● THE INPUT:

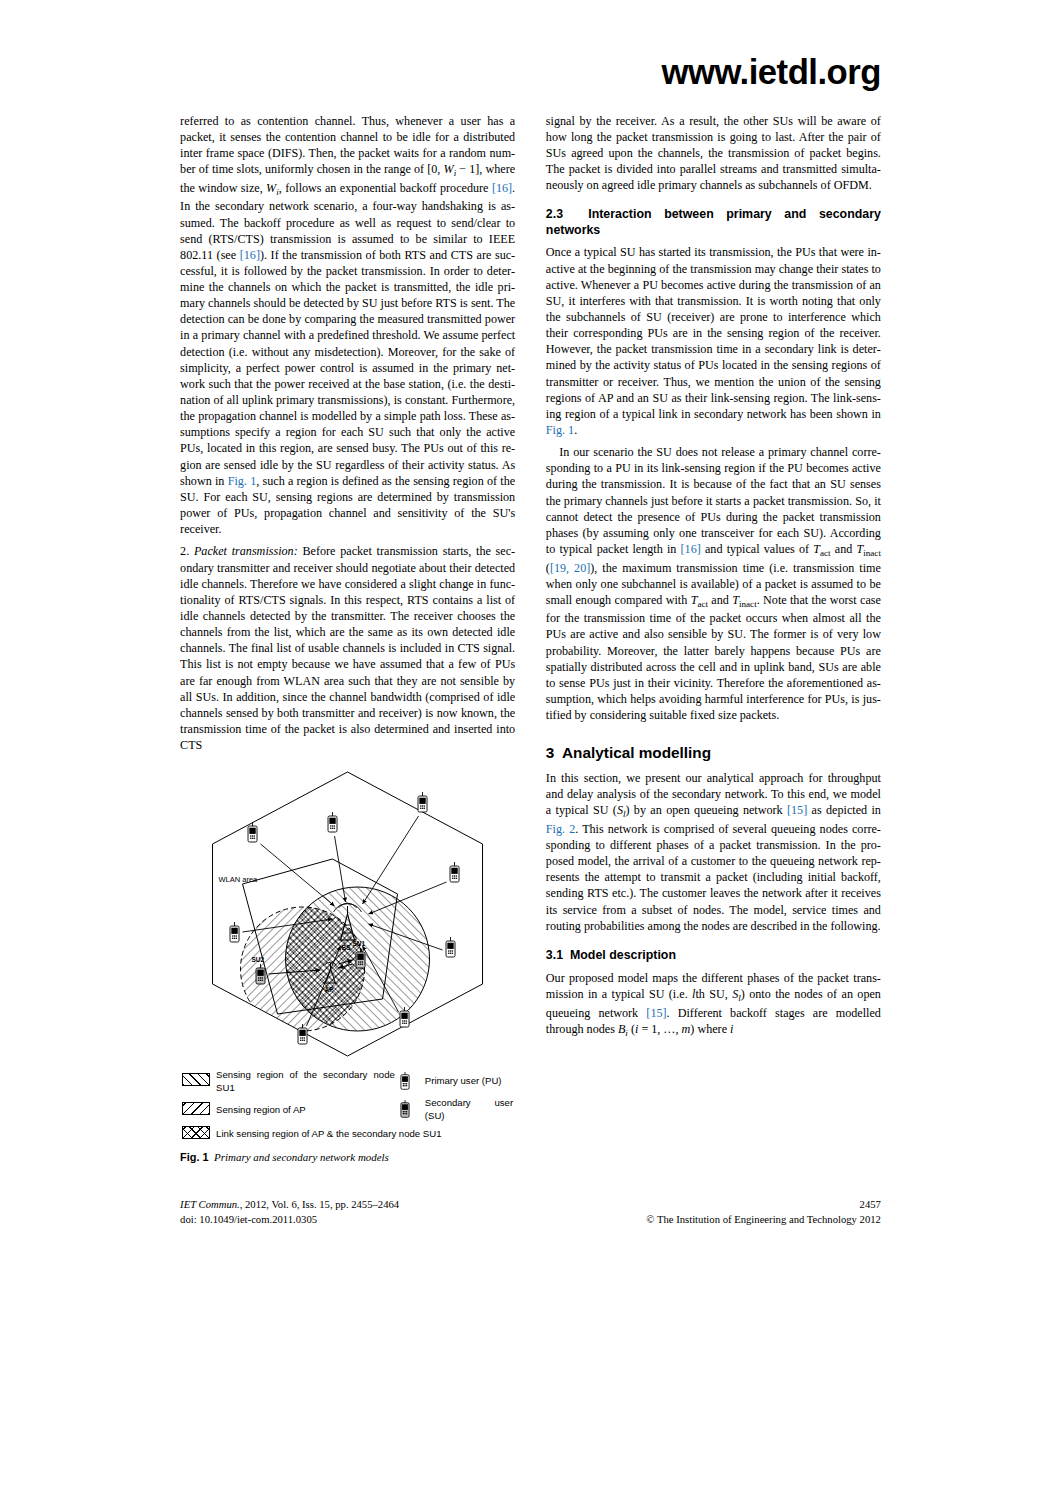www.ietdl.org
referred to as contention channel. Thus, whenever a user has a packet, it senses the contention channel to be idle for a distributed inter frame space (DIFS). Then, the packet waits for a random number of time slots, uniformly chosen in the range of [0, Wi − 1], where the window size, Wi, follows an exponential backoff procedure [16]. In the secondary network scenario, a four-way handshaking is assumed. The backoff procedure as well as request to send/clear to send (RTS/CTS) transmission is assumed to be similar to IEEE 802.11 (see [16]). If the transmission of both RTS and CTS are successful, it is followed by the packet transmission. In order to determine the channels on which the packet is transmitted, the idle primary channels should be detected by SU just before RTS is sent. The detection can be done by comparing the measured transmitted power in a primary channel with a predefined threshold. We assume perfect detection (i.e. without any misdetection). Moreover, for the sake of simplicity, a perfect power control is assumed in the primary network such that the power received at the base station, (i.e. the destination of all uplink primary transmissions), is constant. Furthermore, the propagation channel is modelled by a simple path loss. These assumptions specify a region for each SU such that only the active PUs, located in this region, are sensed busy. The PUs out of this region are sensed idle by the SU regardless of their activity status. As shown in Fig. 1, such a region is defined as the sensing region of the SU. For each SU, sensing regions are determined by transmission power of PUs, propagation channel and sensitivity of the SU's receiver.
2. Packet transmission: Before packet transmission starts, the secondary transmitter and receiver should negotiate about their detected idle channels. Therefore we have considered a slight change in functionality of RTS/CTS signals. In this respect, RTS contains a list of idle channels detected by the transmitter. The receiver chooses the channels from the list, which are the same as its own detected idle channels. The final list of usable channels is included in CTS signal. This list is not empty because we have assumed that a few of PUs are far enough from WLAN area such that they are not sensible by all SUs. In addition, since the channel bandwidth (comprised of idle channels sensed by both transmitter and receiver) is now known, the transmission time of the packet is also determined and inserted into CTS
WLAN area BS AP SU1 SU2
| | Sensing region of the secondary node SU1 | | Primary user (PU) |
| | Sensing region of AP | | Secondary user (SU) |
| | Link sensing region of AP & the secondary node SU1 |
Fig. 1 Primary and secondary network models
signal by the receiver. As a result, the other SUs will be aware of how long the packet transmission is going to last. After the pair of SUs agreed upon the channels, the transmission of packet begins. The packet is divided into parallel streams and transmitted simultaneously on agreed idle primary channels as subchannels of OFDM.
2.3 Interaction between primary and secondary networks
Once a typical SU has started its transmission, the PUs that were inactive at the beginning of the transmission may change their states to active. Whenever a PU becomes active during the transmission of an SU, it interferes with that transmission. It is worth noting that only the subchannels of SU (receiver) are prone to interference which their corresponding PUs are in the sensing region of the receiver. However, the packet transmission time in a secondary link is determined by the activity status of PUs located in the sensing regions of transmitter or receiver. Thus, we mention the union of the sensing regions of AP and an SU as their link-sensing region. The link-sensing region of a typical link in secondary network has been shown in Fig. 1.
In our scenario the SU does not release a primary channel corresponding to a PU in its link-sensing region if the PU becomes active during the transmission. It is because of the fact that an SU senses the primary channels just before it starts a packet transmission. So, it cannot detect the presence of PUs during the packet transmission phases (by assuming only one transceiver for each SU). According to typical packet length in [16] and typical values of Tact and Tinact ([19, 20]), the maximum transmission time (i.e. transmission time when only one subchannel is available) of a packet is assumed to be small enough compared with Tact and Tinact. Note that the worst case for the transmission time of the packet occurs when almost all the PUs are active and also sensible by SU. The former is of very low probability. Moreover, the latter barely happens because PUs are spatially distributed across the cell and in uplink band, SUs are able to sense PUs just in their vicinity. Therefore the aforementioned assumption, which helps avoiding harmful interference for PUs, is justified by considering suitable fixed size packets.
3 Analytical modelling
In this section, we present our analytical approach for throughput and delay analysis of the secondary network. To this end, we model a typical SU (Sl) by an open queueing network [15] as depicted in Fig. 2. This network is comprised of several queueing nodes corresponding to different phases of a packet transmission. In the proposed model, the arrival of a customer to the queueing network represents the attempt to transmit a packet (including initial backoff, sending RTS etc.). The customer leaves the network after it receives its service from a subset of nodes. The model, service times and routing probabilities among the nodes are described in the following.
3.1 Model description
Our proposed model maps the different phases of the packet transmission in a typical SU (i.e. lth SU, Sl) onto the nodes of an open queueing network [15]. Different backoff stages are modelled through nodes Bi (i = 1, …, m) where i
IET Commun., 2012, Vol. 6, Iss. 15, pp. 2455–2464
doi: 10.1049/iet-com.2011.0305
2457
© The Institution of Engineering and Technology 2012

● PROMPT: Copy the lines above exactly. Start with the line containing "AP & the secondary node SU1 |", end with the line containing "Once a typical", and include both.

● RESPONSE TO THIS TASK:
| | Link sensing region of AP & the secondary node SU1 |
Fig. 1 Primary and secondary network models
signal by the receiver. As a result, the other SUs will be aware of how long the packet transmission is going to last. After the pair of SUs agreed upon the channels, the transmission of packet begins. The packet is divided into parallel streams and transmitted simultaneously on agreed idle primary channels as subchannels of OFDM.
2.3 Interaction between primary and secondary networks
Once a typical SU has started its transmission, the PUs that were inactive at the beginning of the transmission may change their states to active. Whenever a PU becomes active during the transmission of an SU, it interferes with that transmission. It is worth noting that only the subchannels of SU (receiver) are prone to interference which their corresponding PUs are in the sensing region of the receiver. However, the packet transmission time in a secondary link is determined by the activity status of PUs located in the sensing regions of transmitter or receiver. Thus, we mention the union of the sensing regions of AP and an SU as their link-sensing region. The link-sensing region of a typical link in secondary network has been shown in Fig. 1.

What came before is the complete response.